Determining if certain sets are vector spaces

1. Dec 13, 2011

csc2iffy

1. The problem statement, all variables and given/known data

The set of all pairs of real numbers of the form (1,x) with the operations:
(1,x)+(1,y)=(1,x+y) and k(1,x)=(1,kx) k being a scalar

Is this a vector space?

2. Relevant equations
(1,x)+(1,y)=(1,x+y) and k(1,x)=(1,kx)

3. The attempt at a solution
I verified most of the axioms hold, but I'm unsure about the additive identity.
Can it be something other than the zero vector?
My attempt, "O" being the additive identity
O=(1,0)
A+O=(1,x)+(1,0)=(1,x)
This means the additive inverse must equal (1,0)
A+(-A)=(1,x)+(-1,-x)=(1,x+(-x))=(1,0)
If this isn't right, then I know it doesn't hold. I'm just a little confused. Thanks for any help

2. Dec 13, 2011

Dick

That's all correct. You understand this very well. They defined the operations in a way that was maybe intended to confuse you. But you weren't confused. (1,0) is the 'zero' vector.

3. Dec 13, 2011

Office_Shredder

Staff Emeritus
If A=(1,x) then -A is (1,-x) not (-1,-x). Otherwise it looks like you've got it. You can imagine just chopping off the 1 here and describing the element (1,x) by just the number x. Then what you really have is just the standard real numbers

4. Dec 13, 2011

Dick

Ooops. Missed that. Thanks for being careful.

5. Dec 13, 2011

SammyS

Staff Emeritus
Sort of OK. Besides the correction above, the wording needs a little work.

The sentence "This means the additive inverse must equal (1,0) ." should be changed to something like: "This means when the additive inverse of any number pair is added to that number pair, the result is (1,0)."

6. Dec 13, 2011

csc2iffy

Thank you all for the very quick responses!! That makes me feel so much better... I have a final coming up on this :)

Aim
List each distinct username that posts in the forum thread above, naming each one once. The records that come next have no connection to the forum thread above.

[Stored dataset items]
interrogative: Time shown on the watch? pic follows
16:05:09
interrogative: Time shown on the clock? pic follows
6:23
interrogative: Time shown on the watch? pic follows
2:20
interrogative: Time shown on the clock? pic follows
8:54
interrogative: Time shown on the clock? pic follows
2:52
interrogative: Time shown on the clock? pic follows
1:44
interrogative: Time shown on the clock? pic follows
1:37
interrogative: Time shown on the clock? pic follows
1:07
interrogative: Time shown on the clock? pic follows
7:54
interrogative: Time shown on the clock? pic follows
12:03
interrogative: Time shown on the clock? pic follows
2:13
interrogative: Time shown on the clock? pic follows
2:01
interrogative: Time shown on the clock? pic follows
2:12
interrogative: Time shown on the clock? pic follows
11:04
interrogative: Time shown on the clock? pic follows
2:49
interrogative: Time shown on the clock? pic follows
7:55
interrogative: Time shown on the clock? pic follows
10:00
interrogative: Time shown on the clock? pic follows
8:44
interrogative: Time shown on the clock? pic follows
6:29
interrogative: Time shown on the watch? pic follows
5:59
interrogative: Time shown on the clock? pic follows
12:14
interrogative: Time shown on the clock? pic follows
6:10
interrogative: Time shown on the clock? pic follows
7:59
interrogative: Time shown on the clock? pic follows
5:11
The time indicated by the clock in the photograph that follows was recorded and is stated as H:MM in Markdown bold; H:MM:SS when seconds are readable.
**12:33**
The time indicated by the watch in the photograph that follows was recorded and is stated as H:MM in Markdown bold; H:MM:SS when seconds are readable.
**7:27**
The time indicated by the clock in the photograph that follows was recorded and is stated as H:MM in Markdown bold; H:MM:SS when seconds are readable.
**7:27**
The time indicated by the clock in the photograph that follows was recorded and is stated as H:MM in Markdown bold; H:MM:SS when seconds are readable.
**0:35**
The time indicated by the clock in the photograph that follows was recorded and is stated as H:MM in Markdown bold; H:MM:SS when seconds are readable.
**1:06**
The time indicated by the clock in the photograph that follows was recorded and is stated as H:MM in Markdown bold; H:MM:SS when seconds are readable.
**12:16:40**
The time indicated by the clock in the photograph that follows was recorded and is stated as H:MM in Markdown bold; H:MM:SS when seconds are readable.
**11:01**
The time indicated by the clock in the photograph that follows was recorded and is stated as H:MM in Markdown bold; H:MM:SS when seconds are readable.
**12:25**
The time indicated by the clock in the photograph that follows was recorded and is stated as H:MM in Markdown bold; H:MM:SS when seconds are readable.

Expected output
csc2iffy, Dick, Office_Shredder, SammyS